Stations owned by Cox Media Group have started warning viewers that their channels may be blacked out on AT&T-owned systems next week.
In notices posted on local TV websites, Cox Media says the issue stems from an expiring contract with AT&T to distribute its channels on AT&T TV and satellite system DirecTV in exchange for financial compensation.
Those contracts are known as carriage agreements, and when they’re close to expiring, programmers like Cox Media and distributors like AT&T try to work out a new deal to keep channels on their lineups.
But in recent years, programmers have started demanding more money in exchange for the rights to re-distribute channels on pay TV systems. Distributors have resisted those efforts, saying the higher fees paid for the channels ultimately lead to higher bills for customers.

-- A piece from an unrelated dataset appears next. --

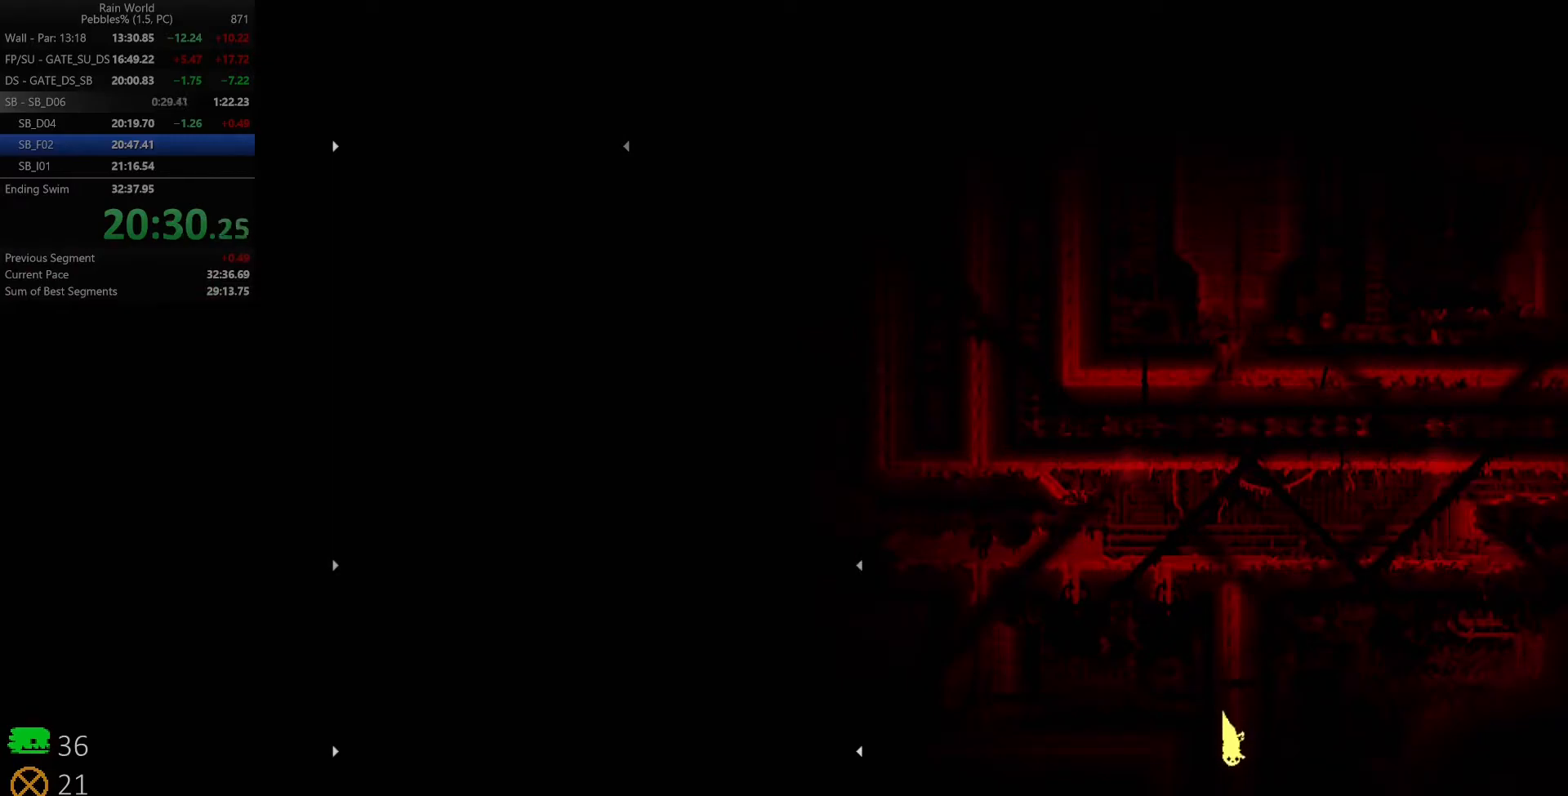
{"keys": ["down"], "events": []}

The situation between Cox Media and AT&T is no different from the dozens of carriage disputes that have played out in recent memory. If one comes to form, the channels will be removed, each side will blame the other, customers will lose access to local news and their favorite programming and, inevitably, a new deal will be hammered out that leads to higher bills in the future.
Exactly how long a dispute will play out is uncertain: In the past, channels were removed for a few days or a week at the most, but distributors like AT&T and Dish Network are starting to hold their ground in a way that leads to weeks-long and sometimes months-long channel disruptions on their systems.
Interestingly, the note posted to one Cox Media group contains some misinformation: On the website of Memphis FOX affiliate WHBQ-TV (Channel 13), viewers are told that “by law, [WHBQ] must negotiate carriage agreements with cable and satellite companies like AT&T/DirecTV.”
That’s not entirely true: Local stations have the option to negotiate contractual agreements with distributors for financial compensation. But they can also demand cable and satellite systems distribute their broadcast signals under a little-known federal law called the “must carry” rule. Few stations opt to enforce the law because it requires them to give up the right to seek financial compensation for their signals.
Another station appears to be spreading misinformation to its viewers: Atlanta ABC station WSB-TV (Channel 2) told viewers on its website that its channel would only go dark if AT&T and DirecTV pulled the signal.
“We cannot prevent AT&T and DirecTV from re-transmitting [our] stations,” the message said. “They go dark only if AT&T and DirecTV so chooses.”
But if Cox Media group requires AT&T to pay for its signals, AT&T has no choice but to remove them. If they continued to broadcast the signals without compensation and absent a request from Cox Media to enforce “must carry,” AT&T would be engaged in content piracy.
In a statement, an AT&T spokesperson correctly said it’s up to Cox Media to decide if their signals could continue on AT&T TV and DirecTV once its carriage agreement expires next Tuesday.
“We want to keep the Cox stations in their local lineups, but Cox alone has exclusive control over which homes are allowed to receive ABC, CBS, NBC, FOX and CW in certain cities,” the spokesperson said.
It appears things are headed for a dispute, and the timing couldn’t be worse: Cox Media controls the CBS affiliates in six television markets, and those viewers could be left without the ability to watch the upcoming Super Bowl if a resolution isn’t finalized by February 7.
Viewers who could potential miss out on the Super Bowl telecast include those who subscribe to AT&T and live in the following areas:
- Yuma, Arizona (KYMA, Channel 13)
- Eureka, California (KVIQ, Channel 14)
- Jacksonville, Florida (WJAX, Channel 47)
- Greenville, Mississippi (WXVT, Channel 17)
- Dayton, Ohio (WHIO, Channel 7)
- Seattle, Washington (KIRO, Channel7)
Some of those viewers might be able to watch the game using Locast, a not-for-profit streaming service that carries local channels in some markets. Others could watch a free, national feed of the game via the CBS Sports App.